Donald Trump a donc ouvert un compte sur un nouveau réseau social portant le nom de Parler. C’est un « réseau social de libre expression » et impartial, selon son slogan, fondé en 2018 par John Matze. C’est une plateforme sans modération, où tout contenu peut-être publier. Les règles communautaires pour poster sur Parler sont assez élémentaires.

L’application dit s’inspirer de la Constitution des États-Unis, qui garantit la liberté d’expression. Mais les contenus liés aux organisations terroristes, à la pornographie enfantine et à la violation des droits d’auteur sont interdits sinon elle ne pourrait être autorisée. Parler ressemble, au fond, beaucoup à Twitter et c’est ce qui plaira à Donald Trump.

L’application a gagné de nombreux adeptes au cours des derniers mois. Pour empêcher ce réseau de prendre de l’importance, les GAFA ont tenté le boycott.
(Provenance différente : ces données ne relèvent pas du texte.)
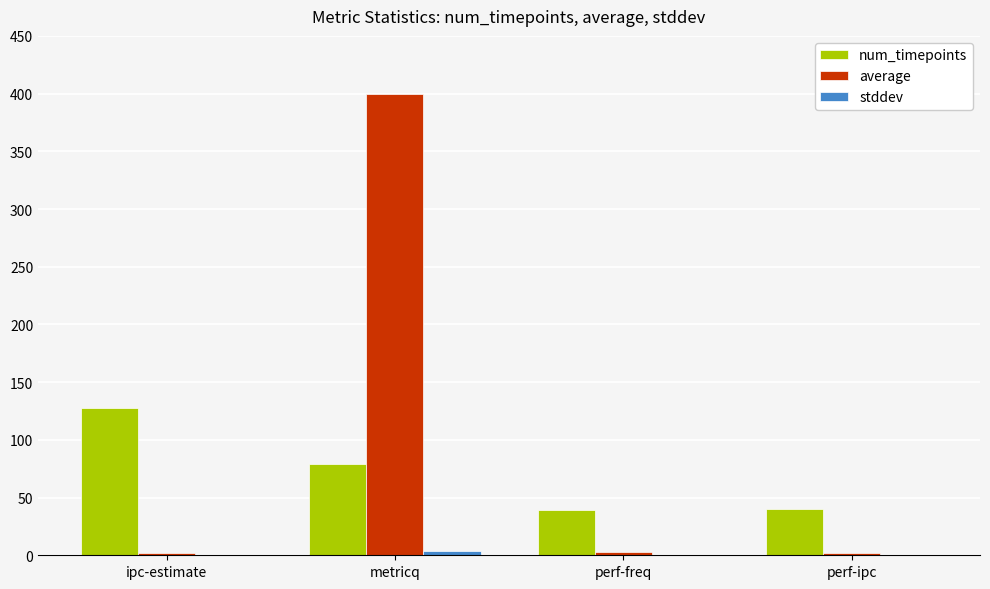

Which series changed the most between metricq and perf-freq?

average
Parler est dans le collimateur de Google, qui l’a retiré de sa plateforme de téléchargement d’applications en raison de la présence de messages « incitant à la violence ». On y a vu par exemple des messages de soutien aux groupes qui ont pris d’assaut le Capitole mercredi. La décision de Google rend désormais l’accès à cette plateforme plus compliqué pour les propriétaires d’appareils fonctionnant sous Android. Selon les médias américains, Apple a donné à Parler 24 heures pour mettre en place une politique de modération avant de le suspendre lui aussi de son App Store.

Donald Trump a pour l’instant le droit de s’exprimer sur Parler, mais il est en tout cas moins audible et nocif.